One other thing I noted is that the LCDd process is run with nice level 0 which doesn't seem right.
Steve
-
Hi, according to the Steve's experience, I am trying to "slow down" a bit the panel… for example I changed TitleSpeed to 5 (as was in the configuration of the tarball package). This impacts on the screens that have a "scrolling"... let's see how it goes, I test it for some days...
Ciao,
Michele -
reading some documentation about this "LCDd: error: huh? Too much data received… quiet down" error, maybe I could add some delay (10, 20ms) between each command the client sends to LCDd...
-
This is certainly a great learning experience! :)
It seems that the 'too much data received' message only exists in 0.53.
It seems to be an error related to the amount of data sent rather than the speed. More than 7168B (perhaps bits?).
Subsequent versions attempt to read all the data into a buffer and process it. My guess is that the buffer is filled and it gets stuck in a loop but we're not seeing any of the warning messages for some reason (even though I have turned the logging level up to 5).
Even in 0.53:} else if (nbytes > (MAXMSG - (MAXMSG / 8))) /* Very noisy client...*/ { sock_send_string(clientSocketMap->socket, "huh? Too much data received... quiet down!\n"); report(RPT_WARNING, "%s: Too much data received on socket %d", __FUNCTION__, clientSocketMap->socket); return -1;
We are seeing the error message sent back to the client but not the warning report.
I'm not sure how internal 'sockets' work so I'm guessing here.Steve
-
It seems to be an error related to the amount of data sent rather than the speed. More than 7168B (perhaps bits?).

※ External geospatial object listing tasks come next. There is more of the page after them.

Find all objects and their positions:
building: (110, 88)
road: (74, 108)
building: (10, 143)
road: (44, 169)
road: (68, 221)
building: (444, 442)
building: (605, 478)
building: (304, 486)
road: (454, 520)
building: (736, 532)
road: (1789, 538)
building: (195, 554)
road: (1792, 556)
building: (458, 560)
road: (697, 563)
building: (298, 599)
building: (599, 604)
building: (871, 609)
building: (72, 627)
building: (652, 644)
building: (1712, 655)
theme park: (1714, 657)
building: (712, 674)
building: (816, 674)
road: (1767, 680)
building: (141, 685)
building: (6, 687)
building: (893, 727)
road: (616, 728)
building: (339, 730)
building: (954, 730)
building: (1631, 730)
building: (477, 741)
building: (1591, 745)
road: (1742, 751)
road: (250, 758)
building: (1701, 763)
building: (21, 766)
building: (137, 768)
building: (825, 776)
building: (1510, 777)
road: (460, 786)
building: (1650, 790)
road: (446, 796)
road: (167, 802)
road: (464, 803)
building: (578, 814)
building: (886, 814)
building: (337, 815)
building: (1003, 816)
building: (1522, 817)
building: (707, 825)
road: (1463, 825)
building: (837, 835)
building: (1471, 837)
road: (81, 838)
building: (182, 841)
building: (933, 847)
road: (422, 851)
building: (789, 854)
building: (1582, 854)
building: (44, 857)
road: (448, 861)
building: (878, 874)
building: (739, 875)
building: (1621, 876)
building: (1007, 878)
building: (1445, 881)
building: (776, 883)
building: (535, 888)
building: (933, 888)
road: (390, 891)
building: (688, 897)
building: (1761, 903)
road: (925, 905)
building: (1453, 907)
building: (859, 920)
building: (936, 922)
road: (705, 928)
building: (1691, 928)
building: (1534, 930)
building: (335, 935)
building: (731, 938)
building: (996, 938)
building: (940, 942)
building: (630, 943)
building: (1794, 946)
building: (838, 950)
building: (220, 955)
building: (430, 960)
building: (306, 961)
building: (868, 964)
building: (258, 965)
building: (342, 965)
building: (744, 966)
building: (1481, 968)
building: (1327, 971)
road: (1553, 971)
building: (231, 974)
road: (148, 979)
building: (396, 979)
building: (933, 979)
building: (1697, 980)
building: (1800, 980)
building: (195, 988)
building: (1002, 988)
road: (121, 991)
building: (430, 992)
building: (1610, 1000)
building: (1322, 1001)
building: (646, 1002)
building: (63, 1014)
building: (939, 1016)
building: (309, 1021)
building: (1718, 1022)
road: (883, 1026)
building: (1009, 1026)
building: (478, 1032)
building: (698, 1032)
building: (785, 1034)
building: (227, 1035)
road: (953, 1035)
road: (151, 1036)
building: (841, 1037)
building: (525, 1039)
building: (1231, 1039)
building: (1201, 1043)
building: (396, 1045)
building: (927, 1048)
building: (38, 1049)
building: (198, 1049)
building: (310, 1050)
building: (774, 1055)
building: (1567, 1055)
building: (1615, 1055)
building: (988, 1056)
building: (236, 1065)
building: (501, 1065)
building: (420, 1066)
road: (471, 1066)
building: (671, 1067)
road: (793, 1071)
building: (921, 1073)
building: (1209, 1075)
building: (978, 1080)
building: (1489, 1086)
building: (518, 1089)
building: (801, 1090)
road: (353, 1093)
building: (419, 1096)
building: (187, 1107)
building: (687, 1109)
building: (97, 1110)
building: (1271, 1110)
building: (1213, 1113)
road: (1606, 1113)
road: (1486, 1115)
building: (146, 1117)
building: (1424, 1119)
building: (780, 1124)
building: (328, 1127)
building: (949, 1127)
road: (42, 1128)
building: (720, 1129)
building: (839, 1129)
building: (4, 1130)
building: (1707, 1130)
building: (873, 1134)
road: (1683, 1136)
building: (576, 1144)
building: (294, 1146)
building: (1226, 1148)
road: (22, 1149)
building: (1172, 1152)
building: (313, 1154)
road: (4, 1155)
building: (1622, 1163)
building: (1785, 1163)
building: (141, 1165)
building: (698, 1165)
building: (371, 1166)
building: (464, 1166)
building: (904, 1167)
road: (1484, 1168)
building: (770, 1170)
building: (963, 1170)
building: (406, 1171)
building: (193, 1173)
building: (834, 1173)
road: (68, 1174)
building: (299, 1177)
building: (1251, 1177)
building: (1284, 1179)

could be, but a little delay in sending the data could help in flushing the buffer… don't know, but since fortunately now I am having some problem too I only changed the "scrolling" delay. If with this change I solve the problem I will post an update... but since now I can reproduce the error I have also some investigation to do...
Thanks,
Michele -
Hi I having problem with the display running on the alix2d13 hardware.

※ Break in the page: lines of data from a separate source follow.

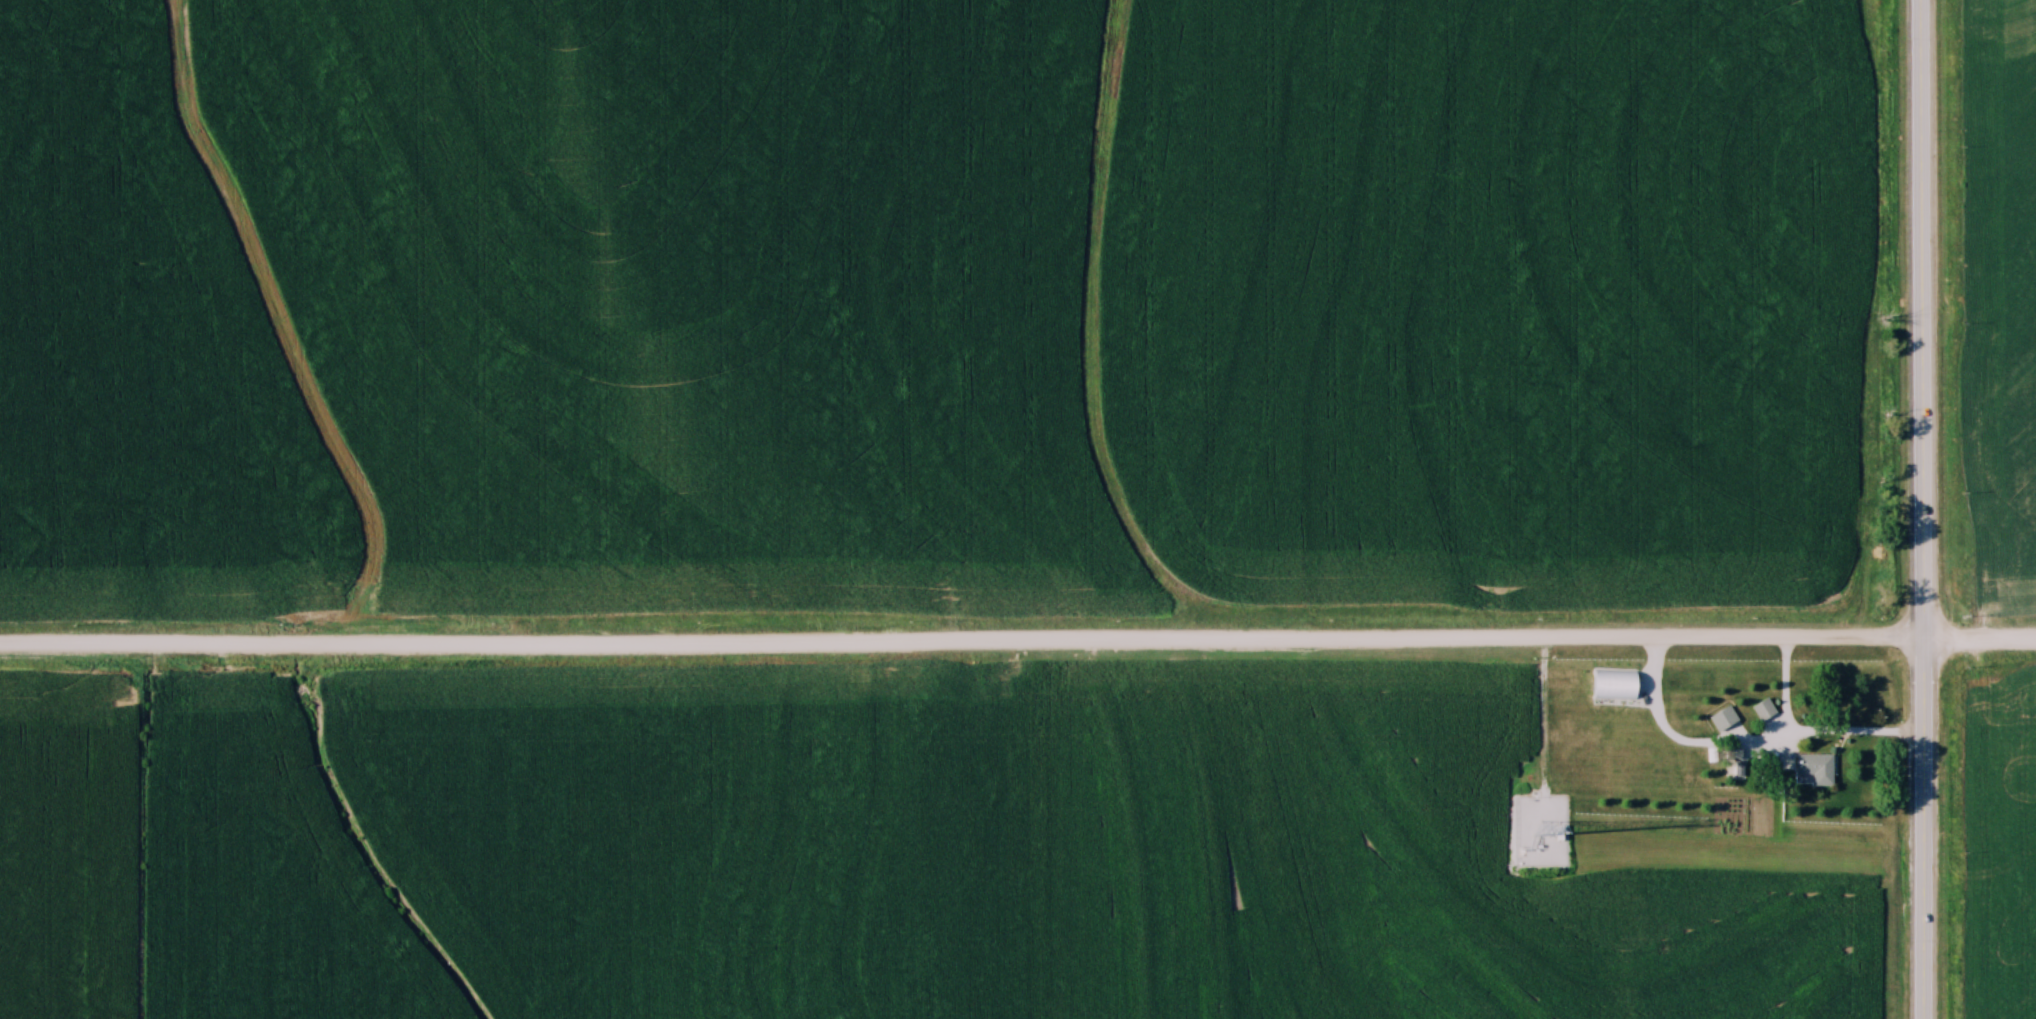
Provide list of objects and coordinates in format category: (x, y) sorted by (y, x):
road: (1921, 509)
road: (1978, 643)
road: (960, 646)
building: (1680, 683)
building: (1615, 684)
building: (1763, 710)
road: (1544, 720)
road: (1746, 746)
building: (1733, 762)
building: (1816, 769)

U204FB-A1 20x4 DisplayWhat is the driver for this LCD?
I use the hd44780 driver, on a usb port.
The system runs pfsense 2.0.1 i386 on a 4 Gb CF-card
U204FB-A1 20x4 Display (LCD2USB)(Controller hd44780)I have another setup with a
Asus Hummibird AtomD510
4Gb Ram
250Gb HD
U204FB-A1 20x4 Display (LCD2USB)(Controller hd44780)

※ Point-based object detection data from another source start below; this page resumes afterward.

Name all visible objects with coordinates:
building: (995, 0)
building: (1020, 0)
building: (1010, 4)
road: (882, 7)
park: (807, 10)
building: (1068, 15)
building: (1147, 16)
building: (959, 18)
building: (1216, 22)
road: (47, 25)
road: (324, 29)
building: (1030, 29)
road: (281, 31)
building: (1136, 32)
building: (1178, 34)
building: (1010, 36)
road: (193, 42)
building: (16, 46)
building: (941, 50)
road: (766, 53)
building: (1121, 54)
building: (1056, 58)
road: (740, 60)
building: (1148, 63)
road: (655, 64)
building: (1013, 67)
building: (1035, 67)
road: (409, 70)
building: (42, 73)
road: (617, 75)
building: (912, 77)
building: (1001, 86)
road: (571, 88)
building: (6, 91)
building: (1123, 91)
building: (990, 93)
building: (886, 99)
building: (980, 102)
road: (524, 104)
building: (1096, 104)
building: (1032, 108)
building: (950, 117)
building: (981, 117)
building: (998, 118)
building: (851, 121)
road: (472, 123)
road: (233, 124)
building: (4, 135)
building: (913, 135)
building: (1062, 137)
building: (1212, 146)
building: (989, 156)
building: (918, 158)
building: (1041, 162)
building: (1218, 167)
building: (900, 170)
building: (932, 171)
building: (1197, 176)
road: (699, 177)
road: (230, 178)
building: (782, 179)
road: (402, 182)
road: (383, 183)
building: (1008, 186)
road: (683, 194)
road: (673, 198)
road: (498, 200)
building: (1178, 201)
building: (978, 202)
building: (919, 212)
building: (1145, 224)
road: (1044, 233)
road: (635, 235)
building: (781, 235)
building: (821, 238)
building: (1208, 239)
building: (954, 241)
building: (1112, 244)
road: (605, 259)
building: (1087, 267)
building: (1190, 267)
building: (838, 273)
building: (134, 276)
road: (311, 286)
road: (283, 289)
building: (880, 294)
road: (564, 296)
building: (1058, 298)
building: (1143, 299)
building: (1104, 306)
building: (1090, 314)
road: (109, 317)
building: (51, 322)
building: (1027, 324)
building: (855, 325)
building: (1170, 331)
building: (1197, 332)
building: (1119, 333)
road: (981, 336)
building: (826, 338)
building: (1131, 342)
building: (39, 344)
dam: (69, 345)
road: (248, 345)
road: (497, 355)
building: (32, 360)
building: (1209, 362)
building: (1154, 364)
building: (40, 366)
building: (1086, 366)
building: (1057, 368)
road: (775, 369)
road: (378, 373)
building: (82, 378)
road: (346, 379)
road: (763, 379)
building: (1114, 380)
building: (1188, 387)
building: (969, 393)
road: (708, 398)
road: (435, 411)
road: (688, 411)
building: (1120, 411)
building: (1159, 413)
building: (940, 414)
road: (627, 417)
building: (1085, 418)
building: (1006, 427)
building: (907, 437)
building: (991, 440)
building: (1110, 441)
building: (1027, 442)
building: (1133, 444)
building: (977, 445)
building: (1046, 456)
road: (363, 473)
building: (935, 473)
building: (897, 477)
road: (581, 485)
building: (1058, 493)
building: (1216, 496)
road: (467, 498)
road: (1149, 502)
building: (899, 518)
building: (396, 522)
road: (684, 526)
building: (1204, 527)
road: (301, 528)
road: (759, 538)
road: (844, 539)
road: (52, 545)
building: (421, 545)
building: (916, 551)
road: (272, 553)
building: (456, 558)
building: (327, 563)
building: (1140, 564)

pfsense 2.0.1 64bitI've no problem with this system.
-
Well I had no luck with the "test" sdeclcd.so driver. Hit 100% CPU after 10:35 uptime. Interestingly I watched it go from 72% at 10 hours to 100% 35 mins later.
I'm now going to install the same config as stephenw10 as well and try. stephenw would you mind reposting the tarball in this thread for ease of finding?
Hi, according to the Steve's experience, I am trying to "slow down" a bit the panel… for example I changed TitleSpeed to 5 (as was in the configuration of the tarball package). This impacts on the screens that have a "scrolling"... let's see how it goes, I test it for some days...
Ciao,
MicheleMy screens default refresh interval is 5 seconds.